Esta diminuição das vendas para Angola determinou a descida deste país de 4.º maior destino entre 2011 e 2014 para 6.º em 2015 e 8.º em 2016.

Segundo os dados do INE, em 2016 Angola foi destino de exportação exclusivo para 38,9% das empresas que venderam bens para aquele país (que recuou para 8.º maior mercado de exportação), tendo essas empresas assegurado 30,7% do valor para ali exportado.

Já as empresas com pelo menos metade das suas exportações direcionadas para o mercado angolano correspondiam a 58,4% do número total de empresas com exportações para esse país, tendo sido responsáveis por 70,3% do valor exportado.

“Embora permaneça elevada a exposição das empresas portuguesas em relação ao mercado angolano, verificou-se uma acentuada diminuição, nos últimos anos, em termos do número de empresas: -14,2 pontos percentuais em termos do número de empresas que exportaram exclusivamente para este mercado e -13,7 pontos percentuais no número de empresas com uma concentração superior a 50%, em 2016 face a 2010”, nota o INE.

Para além de Angola, o gabinete estatístico destaca a “elevada exposição das empresas portuguesas exportadoras de bens em relação a Espanha e aos EUA”, quer em relação ao número de empresas, quer ao valor exportado.

Quanto a Espanha, principal destino das vendas internacionais portuguesas, as empresas exportadoras de bens exclusivamente para aquele destino representavam no ano passado 15,8% do total de empresas exportadoras para o país vizinho, tendo sido responsáveis por 10,7% do valor para ali exportado.

As empresas que destinaram pelo menos 50% das suas exportações para Espanha atingiram um peso de 43,9% no número de empresas e de 63,1% no valor exportado, notando-se face a 2010 uma redução em todos os indicadores do grau de exposição.

Para o INE, “o fator proximidade é determinante para esta exposição significativa, assim como para o elevado peso que Espanha atinge nas transações de bens de Portugal com o exterior”.
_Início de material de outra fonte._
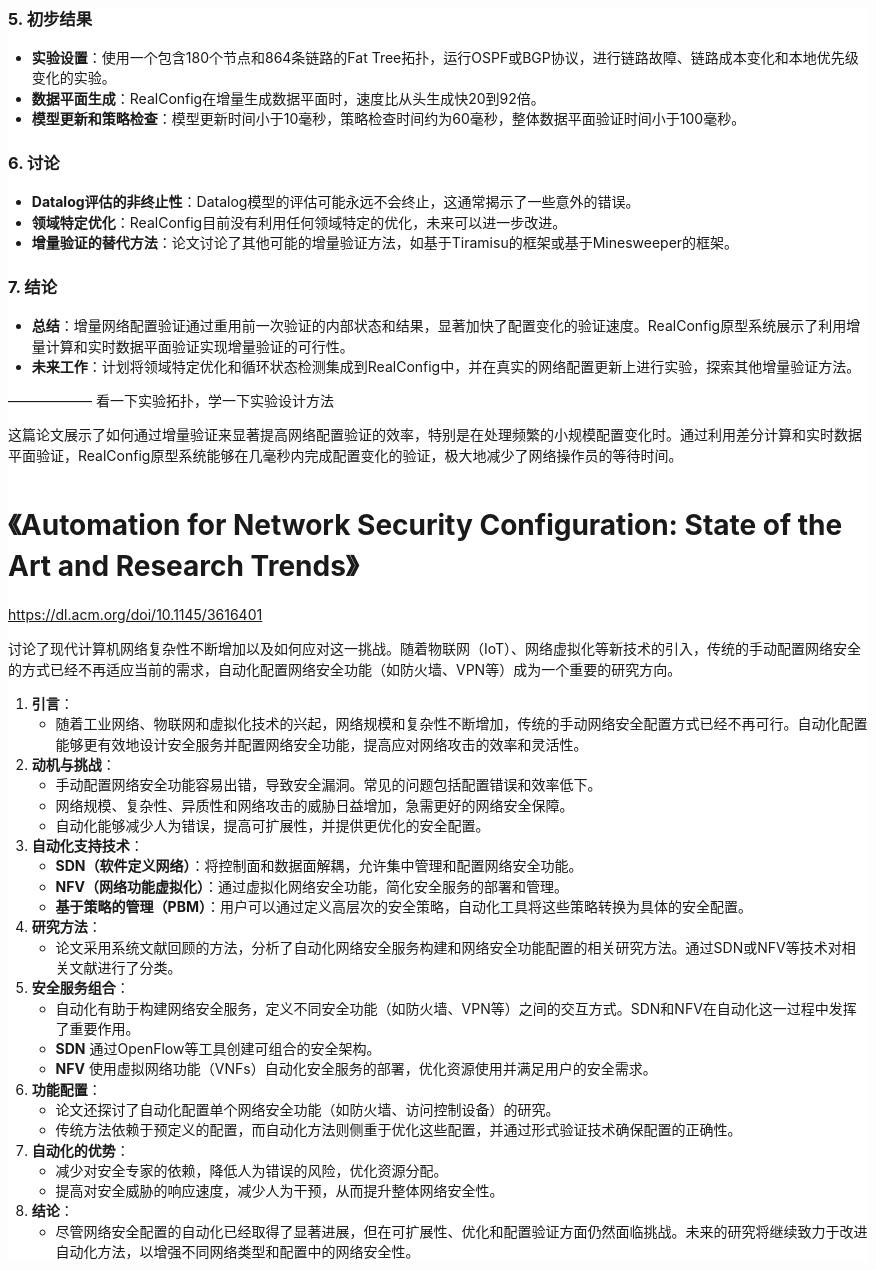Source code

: ### 5. 初步结果

- **实验设置**：使用一个包含180个节点和864条链路的Fat Tree拓扑，运行OSPF或BGP协议，进行链路故障、链路成本变化和本地优先级变化的实验。
- **数据平面生成**：RealConfig在增量生成数据平面时，速度比从头生成快20到92倍。
- **模型更新和策略检查**：模型更新时间小于10毫秒，策略检查时间约为60毫秒，整体数据平面验证时间小于100毫秒。

### 6. 讨论

- **Datalog评估的非终止性**：Datalog模型的评估可能永远不会终止，这通常揭示了一些意外的错误。
- **领域特定优化**：RealConfig目前没有利用任何领域特定的优化，未来可以进一步改进。
- **增量验证的替代方法**：论文讨论了其他可能的增量验证方法，如基于Tiramisu的框架或基于Minesweeper的框架。

### 7. 结论

- **总结**：增量网络配置验证通过重用前一次验证的内部状态和结果，显著加快了配置变化的验证速度。RealConfig原型系统展示了利用增量计算和实时数据平面验证实现增量验证的可行性。
- **未来工作**：计划将领域特定优化和循环状态检测集成到RealConfig中，并在真实的网络配置更新上进行实验，探索其他增量验证方法。

—————— 看一下实验拓扑，学一下实验设计方法


这篇论文展示了如何通过增量验证来显著提高网络配置验证的效率，特别是在处理频繁的小规模配置变化时。通过利用差分计算和实时数据平面验证，RealConfig原型系统能够在几毫秒内完成配置变化的验证，极大地减少了网络操作员的等待时间。

# 《Automation for Network Security Configuration: State of the Art and Research Trends》

https://dl.acm.org/doi/10.1145/3616401

讨论了现代计算机网络复杂性不断增加以及如何应对这一挑战。随着物联网（IoT）、网络虚拟化等新技术的引入，传统的手动配置网络安全的方式已经不再适应当前的需求，自动化配置网络安全功能（如防火墙、VPN等）成为一个重要的研究方向。

1. **引言**：
    - 随着工业网络、物联网和虚拟化技术的兴起，网络规模和复杂性不断增加，传统的手动网络安全配置方式已经不再可行。自动化配置能够更有效地设计安全服务并配置网络安全功能，提高应对网络攻击的效率和灵活性。
2. **动机与挑战**：
    - 手动配置网络安全功能容易出错，导致安全漏洞。常见的问题包括配置错误和效率低下。
    - 网络规模、复杂性、异质性和网络攻击的威胁日益增加，急需更好的网络安全保障。
    - 自动化能够减少人为错误，提高可扩展性，并提供更优化的安全配置。
3. **自动化支持技术**：
    - **SDN（软件定义网络）**：将控制面和数据面解耦，允许集中管理和配置网络安全功能。
    - **NFV（网络功能虚拟化）**：通过虚拟化网络安全功能，简化安全服务的部署和管理。
    - **基于策略的管理（PBM）**：用户可以通过定义高层次的安全策略，自动化工具将这些策略转换为具体的安全配置。
4. **研究方法**：
    - 论文采用系统文献回顾的方法，分析了自动化网络安全服务构建和网络安全功能配置的相关研究方法。通过SDN或NFV等技术对相关文献进行了分类。
5. **安全服务组合**：
    - 自动化有助于构建网络安全服务，定义不同安全功能（如防火墙、VPN等）之间的交互方式。SDN和NFV在自动化这一过程中发挥了重要作用。
    - **SDN** 通过OpenFlow等工具创建可组合的安全架构。
    - **NFV** 使用虚拟网络功能（VNFs）自动化安全服务的部署，优化资源使用并满足用户的安全需求。
6. **功能配置**：
    - 论文还探讨了自动化配置单个网络安全功能（如防火墙、访问控制设备）的研究。
    - 传统方法依赖于预定义的配置，而自动化方法则侧重于优化这些配置，并通过形式验证技术确保配置的正确性。
7. **自动化的优势**：
    - 减少对安全专家的依赖，降低人为错误的风险，优化资源分配。
    - 提高对安全威胁的响应速度，减少人为干预，从而提升整体网络安全性。
8. **结论**：
    - 尽管网络安全配置的自动化已经取得了显著进展，但在可扩展性、优化和配置验证方面仍然面临挑战。未来的研究将继续致力于改进自动化方法，以增强不同网络类型和配置中的网络安全性。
No que se refere aos EUA, que foram o 5.º maior mercado de exportação para os bens nacionais em 2016, das empresas que para ali exportaram, 13,8% fizeram-no em exclusividade, tendo concentrado 8,8% do valor exportado.
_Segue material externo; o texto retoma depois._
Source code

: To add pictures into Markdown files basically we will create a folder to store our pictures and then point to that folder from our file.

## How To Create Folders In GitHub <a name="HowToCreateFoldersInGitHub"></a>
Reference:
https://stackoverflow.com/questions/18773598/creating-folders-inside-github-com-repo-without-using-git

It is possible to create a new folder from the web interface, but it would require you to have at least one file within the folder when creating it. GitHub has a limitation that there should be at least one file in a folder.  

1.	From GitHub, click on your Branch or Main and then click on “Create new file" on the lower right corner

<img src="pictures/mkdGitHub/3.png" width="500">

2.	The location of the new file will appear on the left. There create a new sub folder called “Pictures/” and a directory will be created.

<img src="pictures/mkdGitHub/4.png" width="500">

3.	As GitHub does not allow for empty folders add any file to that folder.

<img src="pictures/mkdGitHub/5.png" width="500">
As empresas cujas exportações para este destino representaram pelo menos metade das suas exportações totais corresponderam a 24,2% do número de empresas e a 20,6% do valor exportado.

Se em termos do número de empresas não se registaram “alterações significativas” face a 2010, relativamente ao valor exportado denota-se uma maior concentração: +7,5 pontos percentuais nas empresas que exportaram exclusivamente para este mercado e +6,0 pontos percentuais nas empresas com uma concentração superior a 50%.

Outro dos mercados de exportação analisado pelo INE é o Reino Unido, sendo que, em 2016, de entre as empresas exportadoras de bens para aquele país somente 1,2% o fizeram em exclusividade, tendo sido responsáveis por 1,2% do valor exportado.

Dessas empresas, apenas 8,2% registaram uma concentração das suas exportações superior a 50% nesse mercado (15,7% do valor exportado).

Segundo os dados provisórios hoje divulgados pelo INE para o comércio internacional em 2016, as exportações de bens totalizaram 50.022 milhões de euros, o que corresponde a um aumento nominal de 0,8% face ao ano anterior, e o valor das importações de bens aumentou 1,5%, totalizando 61.243 milhões de euros”.

A balança comercial de bens atingiu um saldo negativo de 11.221 milhões de euros, o que representa um aumento do défice em 510 milhões de euros face ao ano anterior.